Continúo sin dar crédito cuando, caminando por la calle, levanto la vista y veo los balcones de las casas plagados de banderas españolas.
Bendito deporte éste, que nos une a todos los españoles, independientemente de la procedencia regional de cada uno, de su ideología política, de sus preferencias futbolísticas…
Ya era hora de enterrar complejos absurdos. Por fin se despolitiza la enseña nacional que, fruto de una ignorancia supina, era identificada erróneamente como un símbolo de derechas. Bandera que no es sino el vínculo de unión de todos nosotros.
Siempre he visto con cierta envidia como en otras naciones lucían con orgullo sus enseñas nacionales. Mientras que en España cualquier intrépido ciudadano que se atreviese a lucir algún distintivo rojigualda era tildado, poco menos que de facha. Y es que hay individuos que te tachaban de fascista de la misma manera que, en los años treinta, la gente de los pinares de Soria llamaban americanos a todos aquellos que llevaban gafas de celuloide.
Sólo ha faltado que alguien se atreviese a sustituir la letra pachanguera de la Marcha Real por la preciosa letra que escribiese en su día José María de Pemán y que es hoy marginada e ignorada, injustamente, por su oficialidad durante el antiguo régimen.
Desde muy pequeñito me inculcaron el deporte como complemento a una formación íntegra apartada de otros vicios mundanos. El fútbol, y más concretamente, el madridismo, adquiría casi la categoría de religión en mi familia paterna. Ese Madrid cuyo himno reza …enemigo en la contienda, cuando pierde da la mano…
Ese respeto al rival que debe imperar en el decálogo de todo deportista que se precie. Máxima que los jugadores holandeses parecieron obviar en la final de ayer. Malas artes que situaron anoche a la selección holandesa en las antípodas de le recordada naranja mecánica de Cruyff y de la vieja escuela del Ajax.

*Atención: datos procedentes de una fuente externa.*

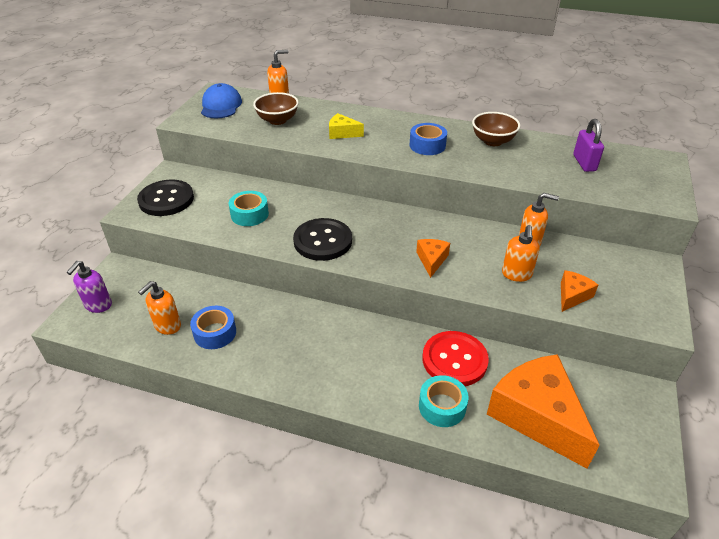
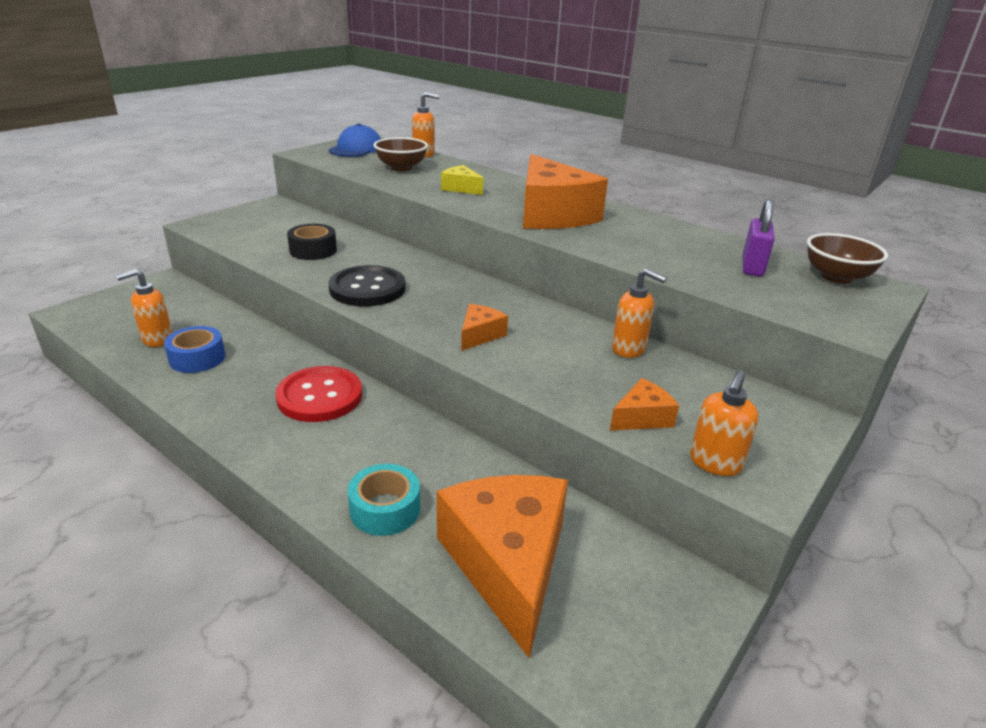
camera: 20 degrees right, 10 degrees down
(98, 305) = (112, 305): purple soap dispenser -> none
(166, 199) = (243, 222): black button -> none
(249, 214) = (313, 250): turquoise tape -> black tape
(427, 145) = (551, 214): blue tape -> orange cheese
(454, 360) = (448, 464): red button -> red button (320, 396)
(493, 141) = (641, 226): brown bowl -> brown bowl (836, 277)
(516, 274) = (580, 376): orange soap dispenser -> orange soap dispenser (715, 463)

He tenido el privilegio de estar presente en Ámsterdam, París y Glasgow viendo a mi equipo conseguir sus tres últimas copas de Europa. Y no me duelen prendas a la hora de reconocer que me emocioné en las tres, como lo hice ayer con el gol de un jugador en nómina de mi máximo rival futbolístico, el Fútbol Club Barcelona, Iniesta, representándonos a todos, nos aupó anoche al cénit del balompié.
Gracias a los chicos de ese gentleman que es Vicente del Bosque, por hacernos olvidar, aunque sea por unos días, la difícil situación que atravesamos.
Si anoche los jugadores de la selección se acordaron de los malogrados Jarque y Puerta, un servidor, con la luna de Valencia como testigo, no pudo evitar acordarse de Juan Gómez Juanito, santo y seña del madridismo y de nuestra selección y, en especial, de alguien que amaba el fútbol y le dedicó parte de su vida antes de ofrecérsela generosamente a la Armada, mi primo Luis Fer, fallecido recientemente en Haití. Va por ti… ¡Somos campeones del mundo!